If you tell the CPU to evaluate attribute gain on a dwarf, as it is currently structured, it has to first set up the check for the maximum skill threshold, which is unique for each dwarf, (each dwarf appears to get randomly placed on the slider based on the distribution percentiles for attributes defined in the raws, which then determines what its top attribute threshold is, and is unique to each dwarf) then it has to evaluate if the added skill point gain is possible or should be ignored, (is the dwarf already at max?) Or if the added amount should be truncated (applying 50 pts, but only 20pts from max? Etc.) Those are ach and every one a logic operation, needed to process "evaluateSkillGain(DwarfVectorPtr, attrib, pts)" function.
Now, let's say toady was more clever: instead of assigning a hard datastore for each dwarf, and then using lots and lots of operations to validate and decide how to proceed, he gives the dwarf a single precision float value for their current score position between minimum and maximum, as a value between 0 and 1. He then also assigns an 8 bit flag array as an integer, to define what percentile the dwarf is in.
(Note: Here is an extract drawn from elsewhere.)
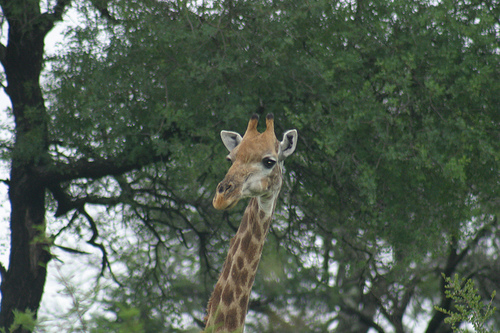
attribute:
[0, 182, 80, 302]
trunk — brown, tree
He can now evaluate the dwarf almost exclusively with pure math operators, and deal with the "over threshold" situation with a single logic check that then truncates the float with a modulo divide and a subtraction.
(Essentially, he sets binary flags in the 8 bit array by assigning it an integer value, unsigned. He then uses that value to mathematically transform the ratio position from the min-max single float value into the actual attribute score, and to determine how much to add or subtract from the ratio fr a given integer experience point calculation, say, using it as a factor for multiplication, or a divident for division. If it exceeds the maximum, (1), then a modulus division by 1 will give the exact remainder, which you subtract from the score. Or, you could just set it to 1. Either way.)
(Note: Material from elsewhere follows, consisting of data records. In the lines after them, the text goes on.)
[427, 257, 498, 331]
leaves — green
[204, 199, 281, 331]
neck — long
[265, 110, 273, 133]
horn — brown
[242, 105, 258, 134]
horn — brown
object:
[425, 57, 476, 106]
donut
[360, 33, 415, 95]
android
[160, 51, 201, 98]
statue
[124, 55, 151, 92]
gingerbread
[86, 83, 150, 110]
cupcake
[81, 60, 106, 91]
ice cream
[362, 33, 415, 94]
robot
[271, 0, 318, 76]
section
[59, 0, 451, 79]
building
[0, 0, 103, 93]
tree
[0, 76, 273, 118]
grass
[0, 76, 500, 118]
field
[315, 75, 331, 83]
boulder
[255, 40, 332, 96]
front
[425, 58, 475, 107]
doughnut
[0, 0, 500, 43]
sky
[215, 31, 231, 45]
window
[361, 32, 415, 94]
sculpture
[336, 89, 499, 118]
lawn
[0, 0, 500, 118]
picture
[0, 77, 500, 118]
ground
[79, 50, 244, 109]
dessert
It serves the exact same purpose, but does so in a more clever fashion, that computers are much better at, and which could be accellerated with SSE flags on the compiler. It could easily be a 100% speedup or more.
The reason, is because math operators are more easily cached by the processor, and are exactly the kind of operation that SSE is made for, which frees the other ALUs on the chip to do logic ops, and on modern chips, the compiler will divvy up such operations with branch prediction to do both the math op and the logic op at the same time, where if they were all logic ops, it would have to wait for the general purpose ALUs to become available.
If you can abstractify the algorithm as pure math, it is *always* in your best interests to do so, if the function gets called frequently, and can pose a performance bottleneck.